MONA VĂTĂMANU & FLORIN TUDOR
Mona Vătămanu, born 1968 in Constanta, Romania, lives and works in Bucharest, Romania Florin Tudor, born 1974 in Geneva, Switzerland, lives and works in Bucharest, Romania
The Tree of Life / How Do We Read Signs We Cannot Understand?
2023 / Activations on February 20 and May 24, 2024
Working together for over two decades, Mona Vătămanu and Florin Tudor address the theme of history in films, installations, and performative actions that revisit ideologies, utopias, and grand modernist projects. Their collaborative work traces the impressions that past ideologies have left on architecture and living environments, which underlie the shifting conditions and injustices of the present. Defining their artistic process is an intellectual affinity with various critical thinkers, historians, and philosophers that connects their inquiries to broader cultural discourses and global concerns. Their work has recently been shown in the 5th Kyiv Biennial, Vienna (2023), the Kathmandu Triennale 2077 (2022), and the Baltic Triennial 14, Vilnius (2021).

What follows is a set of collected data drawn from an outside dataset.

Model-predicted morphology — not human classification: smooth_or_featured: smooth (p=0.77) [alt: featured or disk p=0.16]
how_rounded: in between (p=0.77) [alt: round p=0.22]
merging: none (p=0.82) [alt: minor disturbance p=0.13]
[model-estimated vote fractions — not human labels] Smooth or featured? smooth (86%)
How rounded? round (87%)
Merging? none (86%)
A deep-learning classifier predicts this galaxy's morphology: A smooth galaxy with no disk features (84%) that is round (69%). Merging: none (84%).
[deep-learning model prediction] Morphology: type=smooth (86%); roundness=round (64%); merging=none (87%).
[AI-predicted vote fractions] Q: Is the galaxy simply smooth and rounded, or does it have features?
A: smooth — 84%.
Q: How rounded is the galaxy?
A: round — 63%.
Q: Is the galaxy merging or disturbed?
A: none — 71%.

The Tree of Life is an installation embodying what art can do at its best: create a space for reflection at the meeting point of different cultures and historical experiences. The artists refer to the installation as “the idea of a school under a tree.” Various kilims and woven rugs spread across the floor welcome visitors to sit and rest. Collected from different regions of the Balkans and Central and Western Asia, the rugs share a distinct iconography present in many cultures and geographies throughout time, the archaic motif of the “tree of life,” in which a central, majestic tree is portrayed as the source of vitality and nourishment. For example, a kilim, most likely from Dobruja, a region bordering the Black Sea, features an emblematic composition: Depicted upright, the tree trunk occupies the central part of the rug, with its emanating branches laden with birds and fruits, while stylized eyes of scorpions at the edges of the kilim ward off evil spirits.

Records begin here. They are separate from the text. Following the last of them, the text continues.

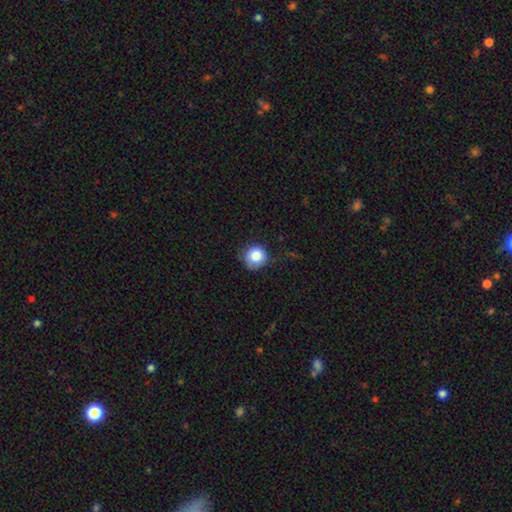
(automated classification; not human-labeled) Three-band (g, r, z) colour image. It shows a smooth galaxy with no disk features (84%) that is round (92%). Merging: none (71%).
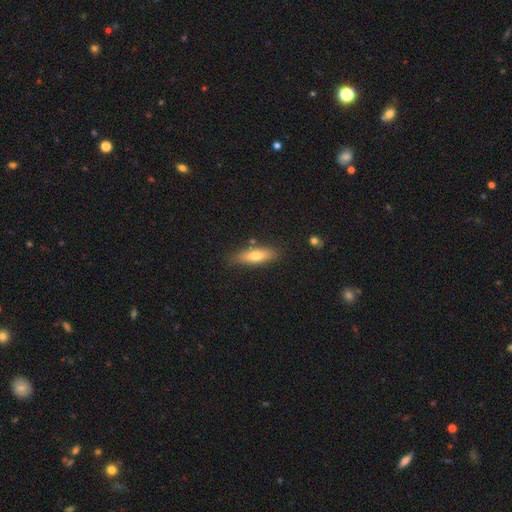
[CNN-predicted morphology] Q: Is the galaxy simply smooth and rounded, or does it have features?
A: smooth — 65%.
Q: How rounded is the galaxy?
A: cigar-shaped — 51%.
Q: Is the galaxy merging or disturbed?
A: none — 81%.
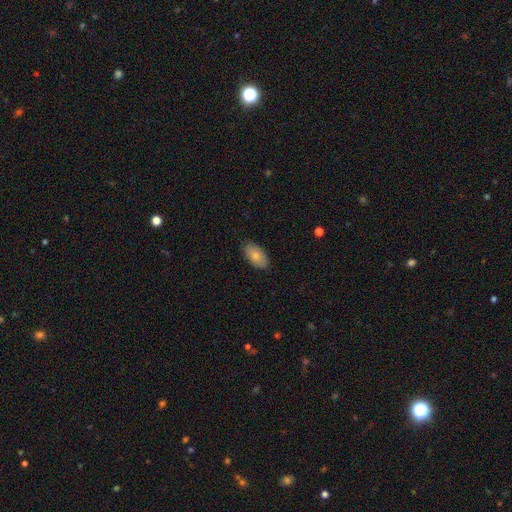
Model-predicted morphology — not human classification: A smooth galaxy with no disk features (81%) that is in between round and cigar-shaped (94%).

Vote fractions:
- Smooth or featured? smooth: 81% / featured or disk: 13% / star or artifact: 7%
- How rounded? in between: 94% / round: 3% / cigar-shaped: 2%
- Merging? none: 86% / minor disturbance: 11% / major disturbance: 2% / merger: 1%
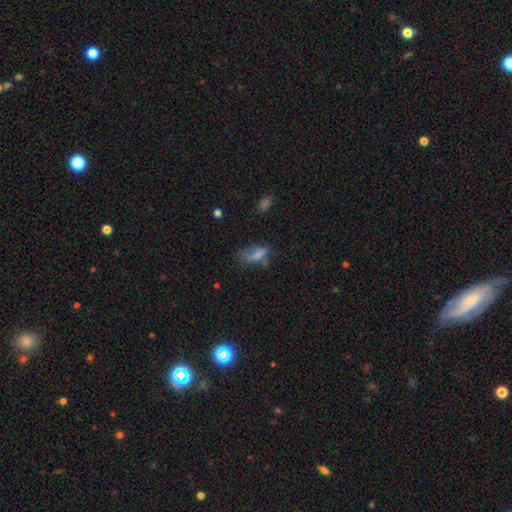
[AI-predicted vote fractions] This is likely a smooth galaxy (61%). How rounded: likely in between (76%). Merging: marginally none (43%).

Resonating with the function of a traditional majlis, the cultural and social space of community gatherings across the Arab peninsula, the installation is activated throughout the Biennale as a meeting point for conversations around ways of living together in a dire time of climate change and war. This series of events derives from a workshop conducted by the artists within the Biennale Encounters program, which explores the symbolism of the tree from an ecological perspective as well as the making of kilims, a textile tradition deeply connected to the livelihoods of nomadic communities.